Saturday, July 23, 2011

meetings

Meetings. Best I can tell, I have not posted on this topic before which seems odd since it is such an obsession of mine. Perhaps it is only a recent one born from wiling away much of each day when I was in Gabon in meetings. We had a meeting the other day on a personnel and time-sheet thing that was as exciting as it sounds. The real end result of that event was a not-quite-soapbox moment for me at dinner explaining why it was an ineffective use of everyone's time. I am oddly passionate about this subject and know the many shapes a meeting will try to take whether it be a traditional meeting, morning meeting, status report, conference call, online web conference, training courses, and all manner of presentations. Yes, presentations are a type of meeting. It pretends not to be, but it is.

Nothing here will be shocking or ground-breaking. It is entirely possible I heard much of this during some training material I was once forced to sit through, through I do not remember so that goes to show how effective the material might have been. Regardless, just to have a chance at an effective meeting, these things should be noted:
* Purpose/Objective - Like anything else done in business, a meeting must have a purpose. It should be something that the initiator or leader of the event can state in a clear and concise manner. No purpose means no reason for a meeting. All subsequent points can be easily connected back to this first point.
* Pre/post-work - Meetings are infinitely more productive if participants are told what to have ready prior to the meeting. And then the long-term effectiveness is greatly enhanced by post-meeting work and follow-up.
* Time - The shorter the better. Anything over an hour is rarely effective and really 30 minutes is all most people can handle in a single sitting.
* Energy/Enthusiasm - Especially true for traditional presentations, but any meeting leader or presenter needs to be enthusiastic. If you're not enthusiastic, then your audience and other attendees will instantly ask themselves why should they care if you yourself are just going through the motions?

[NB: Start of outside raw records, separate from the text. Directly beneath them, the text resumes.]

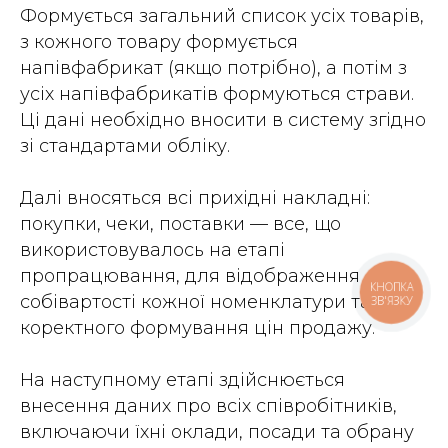
Формується загальний список усіх товарів,
з кожного товару формується
напівфабрикат (якщо потрібно), а потім з
усіх напівфабрикатів формуються страви.
Ці дані необхідно вносити в систему згідно
зі стандартами обліку.
Далі вносяться всі прихідні накладні:
покупки, чеки, поставки — все, що
використовувалось на етапі
пропрацювання, для відображення
КНОПКА
собівартості кожної номенклатури та
ЗВ'ЯЗКУ
коректного формування цін продажу.
На наступному етапі здійснюється
внесення даних про всіх співробітників,
включаючи їхні оклади, посади та обрану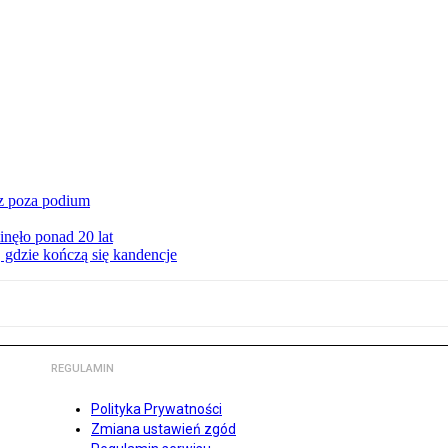
cz poza podium
nęło ponad 20 lat
 gdzie kończą się kandencje
REGULAMIN
Polityka Prywatności
Zmiana ustawień zgód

I have given a lot of feedback to people who need to make internal (and to a lesser extent external) presentations. This has mostly been for younger engineers and supervisors presenting internally for projects and promotion related things. The first thing I always challenge people on is making everything they say contribute to the objective of their presentation. Don't waste words, don't lose your audience, don't lose focus. What is the purpose and how will you accomplish that objective?

2 comments:

hotair said...

You nailed it on your last couple sentences. Majority of meetings are useless. The boss calls the meeting for the meeting sake. Others like to whine at the meetings and contribute nothing. That's what our politicians are doing at best. Tell them “KISSA” when it is out of hand.

Buickguy said...

In a meeting environment, like with much of life, "Less Is More."